* [Work task]: Search the entries for the word "releases" and pull out each line that has it.

[Saved entries]
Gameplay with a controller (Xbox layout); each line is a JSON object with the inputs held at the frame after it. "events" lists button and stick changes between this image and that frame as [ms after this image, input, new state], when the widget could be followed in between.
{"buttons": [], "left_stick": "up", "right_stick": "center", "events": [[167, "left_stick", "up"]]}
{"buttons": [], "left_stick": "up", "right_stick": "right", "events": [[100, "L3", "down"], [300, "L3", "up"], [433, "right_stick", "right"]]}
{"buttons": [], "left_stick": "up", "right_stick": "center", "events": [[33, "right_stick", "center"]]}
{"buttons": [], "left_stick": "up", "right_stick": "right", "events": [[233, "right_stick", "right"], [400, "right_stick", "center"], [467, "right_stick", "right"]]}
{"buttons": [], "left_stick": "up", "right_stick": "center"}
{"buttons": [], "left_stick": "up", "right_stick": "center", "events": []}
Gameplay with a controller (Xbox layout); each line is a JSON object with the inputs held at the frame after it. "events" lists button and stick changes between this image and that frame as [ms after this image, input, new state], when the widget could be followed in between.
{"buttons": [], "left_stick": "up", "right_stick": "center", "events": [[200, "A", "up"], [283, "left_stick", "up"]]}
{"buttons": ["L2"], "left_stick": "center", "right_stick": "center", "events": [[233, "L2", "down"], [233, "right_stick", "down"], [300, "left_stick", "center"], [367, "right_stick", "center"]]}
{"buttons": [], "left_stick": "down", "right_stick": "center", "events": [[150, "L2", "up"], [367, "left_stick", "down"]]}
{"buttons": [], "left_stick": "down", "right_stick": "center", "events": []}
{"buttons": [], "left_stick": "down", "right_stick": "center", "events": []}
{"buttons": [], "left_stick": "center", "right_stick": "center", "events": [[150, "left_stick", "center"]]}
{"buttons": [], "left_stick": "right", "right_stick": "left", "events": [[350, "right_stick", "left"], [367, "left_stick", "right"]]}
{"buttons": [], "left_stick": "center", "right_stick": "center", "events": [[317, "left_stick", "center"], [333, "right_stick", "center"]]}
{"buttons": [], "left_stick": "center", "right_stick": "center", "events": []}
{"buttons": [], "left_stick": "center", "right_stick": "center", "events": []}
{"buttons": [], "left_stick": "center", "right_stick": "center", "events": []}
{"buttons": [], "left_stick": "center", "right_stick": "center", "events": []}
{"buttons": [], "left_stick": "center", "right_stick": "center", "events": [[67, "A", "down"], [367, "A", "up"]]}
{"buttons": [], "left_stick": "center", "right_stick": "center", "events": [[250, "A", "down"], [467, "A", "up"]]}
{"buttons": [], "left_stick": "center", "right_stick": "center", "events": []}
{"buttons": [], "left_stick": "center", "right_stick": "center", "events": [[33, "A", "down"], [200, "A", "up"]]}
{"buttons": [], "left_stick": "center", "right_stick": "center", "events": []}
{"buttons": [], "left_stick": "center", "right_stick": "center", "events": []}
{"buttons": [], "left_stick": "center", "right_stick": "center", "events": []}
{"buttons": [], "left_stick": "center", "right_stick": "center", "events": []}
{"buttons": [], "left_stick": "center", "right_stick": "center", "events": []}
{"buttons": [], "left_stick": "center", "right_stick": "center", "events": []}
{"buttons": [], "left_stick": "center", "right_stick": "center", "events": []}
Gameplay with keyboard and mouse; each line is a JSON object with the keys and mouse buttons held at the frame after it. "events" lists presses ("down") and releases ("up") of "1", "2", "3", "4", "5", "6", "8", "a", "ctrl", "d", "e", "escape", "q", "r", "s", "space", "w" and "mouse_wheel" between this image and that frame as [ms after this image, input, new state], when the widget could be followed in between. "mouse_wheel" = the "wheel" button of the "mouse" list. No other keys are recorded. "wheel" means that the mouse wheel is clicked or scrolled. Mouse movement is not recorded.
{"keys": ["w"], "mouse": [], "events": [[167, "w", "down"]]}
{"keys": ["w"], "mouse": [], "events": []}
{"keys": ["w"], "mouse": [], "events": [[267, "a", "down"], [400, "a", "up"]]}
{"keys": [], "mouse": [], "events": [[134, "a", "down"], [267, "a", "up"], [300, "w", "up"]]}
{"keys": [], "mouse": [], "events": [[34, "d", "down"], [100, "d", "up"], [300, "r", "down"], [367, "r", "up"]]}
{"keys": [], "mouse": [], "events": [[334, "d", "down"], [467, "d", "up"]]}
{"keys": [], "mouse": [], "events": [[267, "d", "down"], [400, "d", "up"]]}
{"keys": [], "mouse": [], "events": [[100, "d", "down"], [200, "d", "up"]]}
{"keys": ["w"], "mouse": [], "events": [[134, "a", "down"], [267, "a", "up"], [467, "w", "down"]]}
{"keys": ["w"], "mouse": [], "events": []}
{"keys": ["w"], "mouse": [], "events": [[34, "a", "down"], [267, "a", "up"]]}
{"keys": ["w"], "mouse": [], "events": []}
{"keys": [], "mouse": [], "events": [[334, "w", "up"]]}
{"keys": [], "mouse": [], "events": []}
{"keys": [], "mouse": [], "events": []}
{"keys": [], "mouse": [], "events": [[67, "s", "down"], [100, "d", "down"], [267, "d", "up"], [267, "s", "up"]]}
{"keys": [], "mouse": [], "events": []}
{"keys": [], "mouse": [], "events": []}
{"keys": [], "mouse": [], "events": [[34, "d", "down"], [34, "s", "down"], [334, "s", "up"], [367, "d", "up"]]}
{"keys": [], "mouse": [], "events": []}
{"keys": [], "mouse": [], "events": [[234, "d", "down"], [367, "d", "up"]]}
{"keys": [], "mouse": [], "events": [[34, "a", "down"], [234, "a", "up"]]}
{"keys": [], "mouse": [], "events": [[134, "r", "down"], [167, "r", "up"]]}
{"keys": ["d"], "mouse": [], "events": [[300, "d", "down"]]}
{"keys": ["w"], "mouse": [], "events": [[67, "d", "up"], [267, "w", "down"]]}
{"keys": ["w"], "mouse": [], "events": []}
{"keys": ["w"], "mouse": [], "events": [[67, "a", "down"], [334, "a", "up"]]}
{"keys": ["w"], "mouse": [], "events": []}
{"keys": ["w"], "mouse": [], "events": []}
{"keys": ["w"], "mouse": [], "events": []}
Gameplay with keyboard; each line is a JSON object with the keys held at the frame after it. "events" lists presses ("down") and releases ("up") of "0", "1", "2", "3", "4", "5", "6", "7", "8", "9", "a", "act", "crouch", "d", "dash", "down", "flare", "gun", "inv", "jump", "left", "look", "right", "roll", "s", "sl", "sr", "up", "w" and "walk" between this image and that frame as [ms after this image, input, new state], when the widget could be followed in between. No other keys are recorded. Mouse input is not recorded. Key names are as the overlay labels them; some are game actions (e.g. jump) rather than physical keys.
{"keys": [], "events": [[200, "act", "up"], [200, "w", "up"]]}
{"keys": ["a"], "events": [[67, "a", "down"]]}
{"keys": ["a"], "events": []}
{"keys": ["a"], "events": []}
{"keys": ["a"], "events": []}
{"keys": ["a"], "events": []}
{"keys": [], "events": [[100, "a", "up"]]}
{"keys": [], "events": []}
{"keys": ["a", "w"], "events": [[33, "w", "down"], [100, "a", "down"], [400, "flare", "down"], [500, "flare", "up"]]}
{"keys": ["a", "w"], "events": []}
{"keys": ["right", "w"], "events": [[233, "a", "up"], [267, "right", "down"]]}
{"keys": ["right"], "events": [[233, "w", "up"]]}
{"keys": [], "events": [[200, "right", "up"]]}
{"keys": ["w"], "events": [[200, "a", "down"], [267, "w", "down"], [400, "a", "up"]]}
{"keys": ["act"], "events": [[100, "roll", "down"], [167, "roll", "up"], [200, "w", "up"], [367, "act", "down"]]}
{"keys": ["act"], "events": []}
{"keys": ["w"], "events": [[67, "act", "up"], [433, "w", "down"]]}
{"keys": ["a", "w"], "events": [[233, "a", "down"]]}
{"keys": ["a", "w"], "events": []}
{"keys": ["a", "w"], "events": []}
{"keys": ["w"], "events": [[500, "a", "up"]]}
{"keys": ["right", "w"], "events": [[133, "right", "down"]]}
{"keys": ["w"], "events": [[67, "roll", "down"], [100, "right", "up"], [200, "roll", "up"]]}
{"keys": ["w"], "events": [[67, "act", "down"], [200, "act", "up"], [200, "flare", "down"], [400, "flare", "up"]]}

* [Problem solution]:
Gameplay with keyboard and mouse; each line is a JSON object with the keys and mouse buttons held at the frame after it. "events" lists presses ("down") and releases ("up") of "1", "2", "3", "4", "5", "6", "8", "a", "ctrl", "d", "e", "escape", "q", "r", "s", "space", "w" and "mouse_wheel" between this image and that frame as [ms after this image, input, new state], when the widget could be followed in between. "mouse_wheel" = the "wheel" button of the "mouse" list. No other keys are recorded. "wheel" means that the mouse wheel is clicked or scrolled. Mouse movement is not recorded.
Gameplay with keyboard; each line is a JSON object with the keys held at the frame after it. "events" lists presses ("down") and releases ("up") of "0", "1", "2", "3", "4", "5", "6", "7", "8", "9", "a", "act", "crouch", "d", "dash", "down", "flare", "gun", "inv", "jump", "left", "look", "right", "roll", "s", "sl", "sr", "up", "w" and "walk" between this image and that frame as [ms after this image, input, new state], when the widget could be followed in between. No other keys are recorded. Mouse input is not recorded. Key names are as the overlay labels them; some are game actions (e.g. jump) rather than physical keys.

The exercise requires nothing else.